#### [Work instruction]
I'd like the entries repeated exactly, pictures omitted.

#### [Listed entries]
== Segment start ==

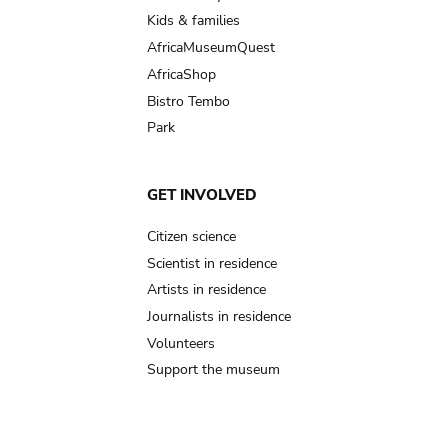
Kids & families
AfricaMuseumQuest
AfricaShop
Bistro Tembo
Park
GET INVOLVED
Citizen science
Scientist in residence
Artists in residence
Journalists in residence
Volunteers
Support the museum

== Segment end ==

#### [Answer below]
Kids & families
AfricaMuseumQuest
AfricaShop
Bistro Tembo
Park
GET INVOLVED
Citizen science
Scientist in residence
Artists in residence
Journalists in residence
Volunteers
Support the museum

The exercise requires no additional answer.